VI
Laurence s’était assise sur un talus, au bord de la route, et pleurait silencieusement en calculant : « Nous sommes partis à dix heures et demie. Il est près de trois heures. Bientôt cinq heures que maman est seule ; et me voilà immobilisée à vingt kilomètres de Paris ! »
Elle se laissait aller, lâchement, à une prostration extrême en face de la fatalité mauvaise.
Le chauffeur, debout au milieu du chemin désert, guettait obstinément à l’horizon.

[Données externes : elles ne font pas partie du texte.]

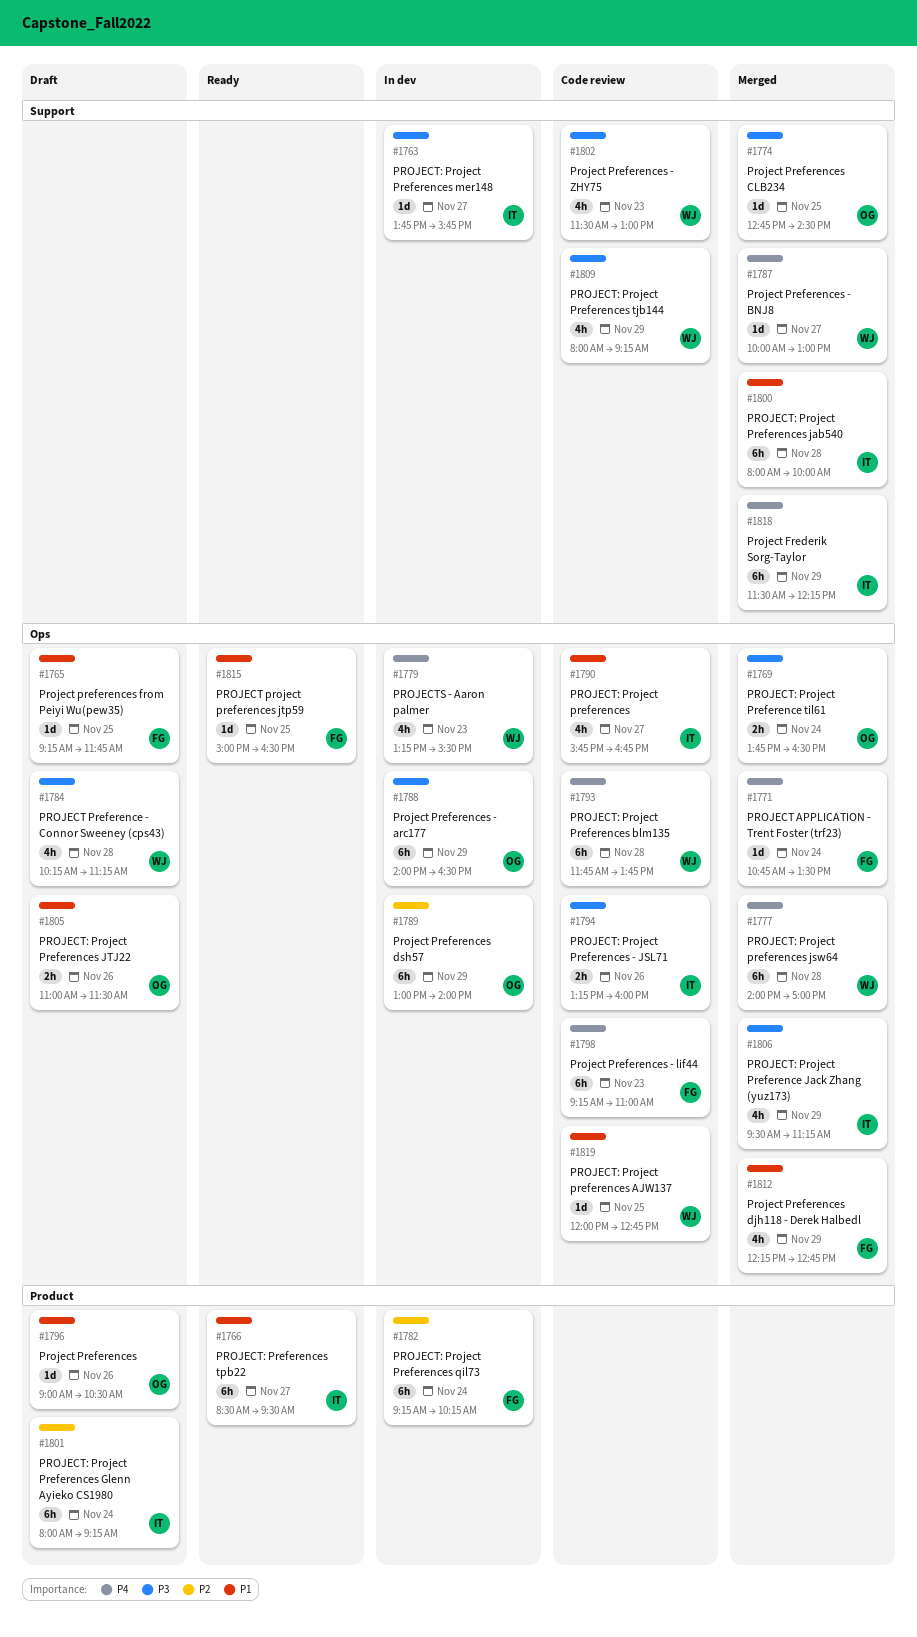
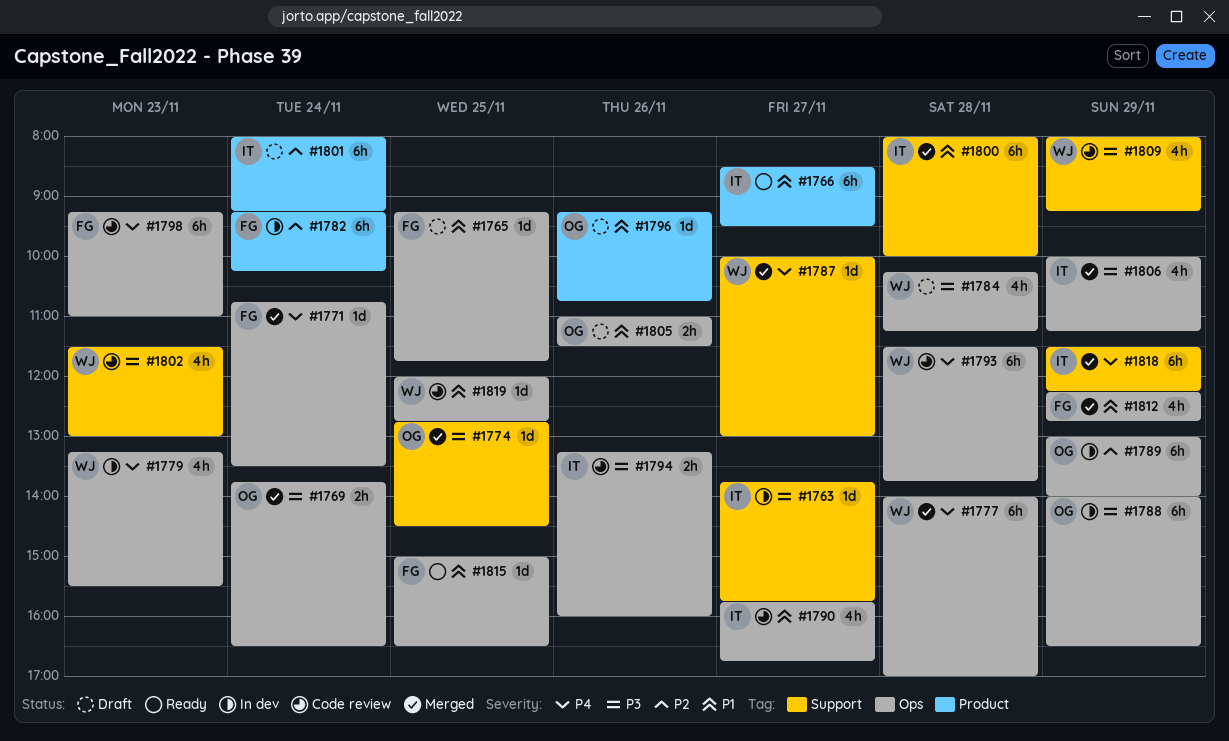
#1793, begins: 11:45 -> 11:30
#1796, begins: 09:00 -> 09:15
#1796, ends: 10:30 -> 10:45
#1806, begins: 09:30 -> 10:00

De temps en temps, il répétait :
— Si un copain pouvait passer, bon sang !
Le grand silence des champs entourait cette fièvre et cette agitation de son calme immense : muette raillerie de la nature indifférente à l’homme.
Tout à coup, le chauffeur poussa un cri de joie :
— Une bagnole !
Une trépidation lointaine — moteur d’auto ou d’avion ?… Mais un léger nuage de poussière les rassurait bien vite : c’est une auto qui se rapprochait d’eux, peu à peu.
Le chauffeur mit ses mains devant sa bouche et hurla :
— Héhà !… Héhà !… Ohé !…
Une mince et légère voiture à hautes roues stoppa à dix pas. Elle était inoccupée. Au volant, un jeune soldat américain, glabre et frais, offrant un visage d’enfant sous son feutre crânement cabossé, examinait curieusement ce groupe étrange : une auto en panne, une jeune fille en larmes et ce chauffeur congestionné.